Querying Production Metrics

Scenario: Generate hourly production reports with efficiency metrics from your Snowflake warehouse.

SELECT
DATE_TRUNC('hour', event_timestamp) AS hour,
machine_id,
COUNT(*) AS event_count,
AVG(efficiency) AS avg_efficiency,
MIN(efficiency) AS min_efficiency,
MAX(efficiency) AS max_efficiency
FROM PRODUCTION_DB.PUBLIC.PRODUCTION_EVENTS
WHERE event_timestamp >= ((startDate)) AND event_timestamp < ((endDate))
GROUP BY hour, machine_id
ORDER BY hour DESC;

Pipeline Integration: Use in a pipeline to feed data to visualization dashboards, BI tools, or reporting nodes.


Cross-Schema Analytics

Scenario: Join data across multiple Snowflake schemas for cross-functional analysis.

SELECT
o.order_id,
o.order_date,
c.customer_name,
p.product_name,
oi.quantity,
oi.unit_price,
oi.quantity * oi.unit_price AS line_total
FROM SALES.PUBLIC.ORDERS o
JOIN SALES.PUBLIC.ORDER_ITEMS oi ON o.order_id = oi.order_id
JOIN CUSTOMERS.PUBLIC.CUSTOMERS c ON o.customer_id = c.customer_id
JOIN PRODUCTS.PUBLIC.PRODUCTS p ON oi.product_id = p.product_id
WHERE o.order_date >= ((startDate))
ORDER BY o.order_date DESC
LIMIT ((maxRows));

Pipeline Integration: Combine with downstream transformation nodes to enrich or reshape the data before delivery.

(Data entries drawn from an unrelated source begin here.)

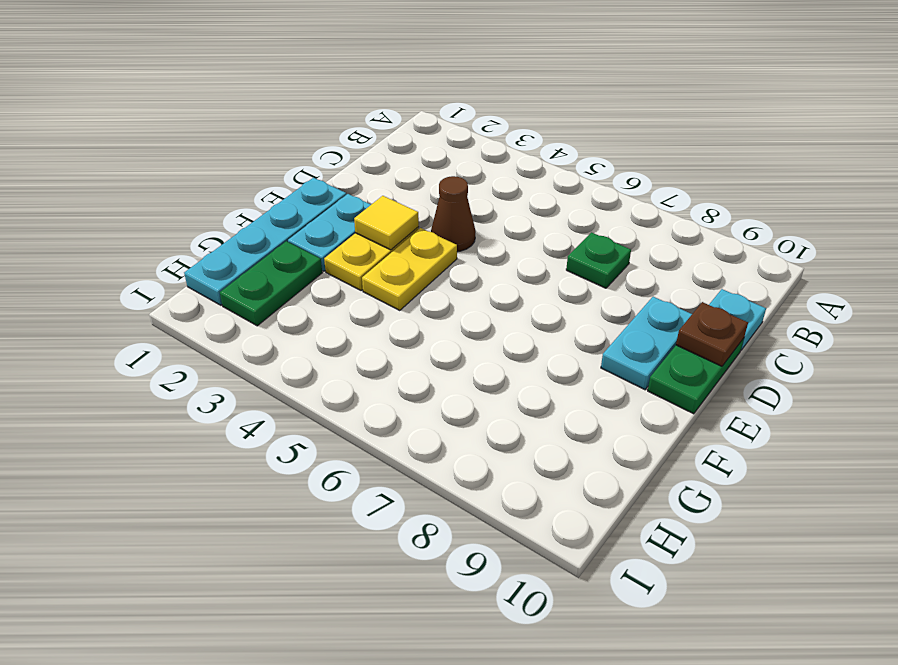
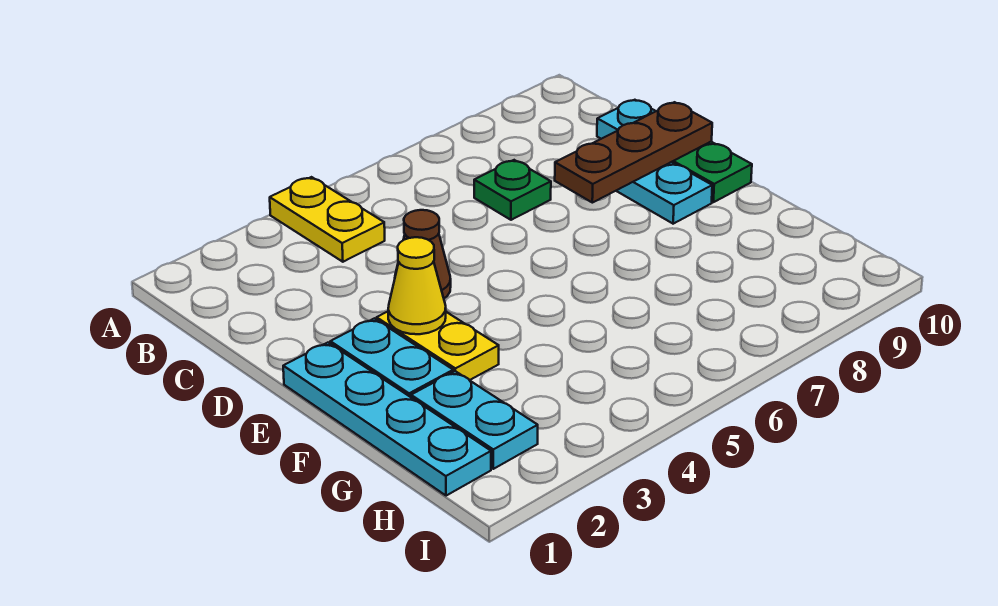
brown 1x1 plate [676,302,748,366] -> brown 1x3 plate [555,102,712,203]
yellow 1x1 tile [354,196,419,250] -> yellow 1x1 cone [388,237,446,334]
yellow 1x2 plate [362,228,457,311] -> yellow 1x2 plate moved to [270,177,385,262]
green 1x2 plate [220,241,322,326] -> cyan 1x2 plate [411,371,538,469]

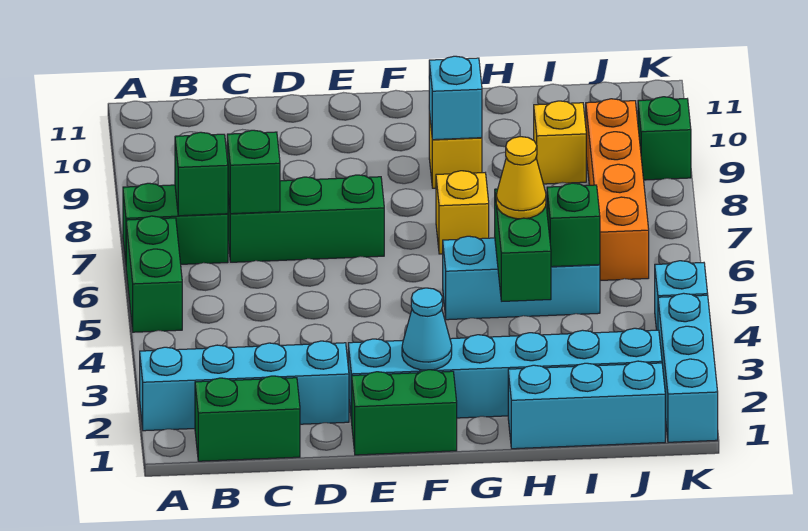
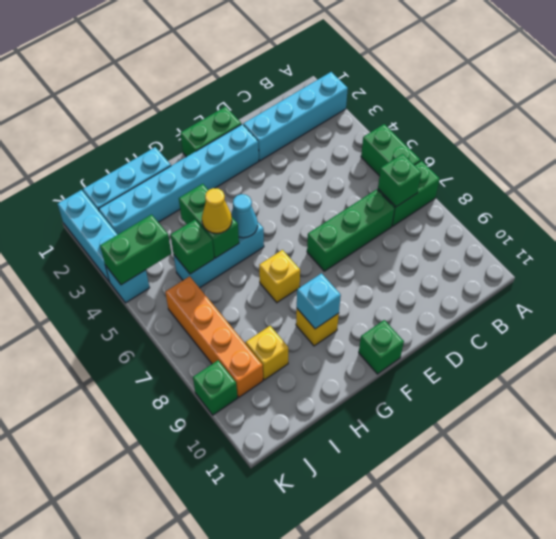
green 1x2 brick [195,376,300,461] -> green 1x2 brick moved to [100,215,171,285]
green 1x1 brick [227,130,280,214] -> green 1x1 brick moved to [359,320,404,374]
cyan 1x1 cone [402,288,452,370] -> cyan 1x1 cone moved to [231,194,258,238]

Time-Series Sensor Data Analysis

Scenario: Aggregate IoT sensor readings stored in Snowflake for trend analysis.

SELECT
DATE_TRUNC('minute', reading_timestamp) AS minute,
sensor_id,
AVG(temperature) AS avg_temp,
AVG(pressure) AS avg_pressure,
MAX(vibration) AS peak_vibration
FROM IOT_DB.RAW.SENSOR_READINGS
WHERE sensor_id = ((sensorId))
AND reading_timestamp >= DATEADD('hour', -((lookbackHours)), CURRENT_TIMESTAMP())
GROUP BY minute, sensor_id
ORDER BY minute DESC;

Pipeline Integration: Connect this function after a schedule trigger to periodically pull sensor analytics into dashboards or alerting workflows.


Data Quality Checks

Scenario: Monitor data freshness and completeness in your warehouse.

SELECT
table_name,
MAX(ingested_at) AS latest_record,
DATEDIFF('minute', MAX(ingested_at), CURRENT_TIMESTAMP()) AS minutes_since_last,
COUNT(*) AS total_records,
COUNT_IF(value IS NULL) AS null_count
FROM MONITORING.PUBLIC.DATA_QUALITY_VIEW
WHERE table_name = ((tableName))
GROUP BY table_name;

Pipeline Integration: Schedule this function to run periodically and trigger alerts when data freshness exceeds a threshold.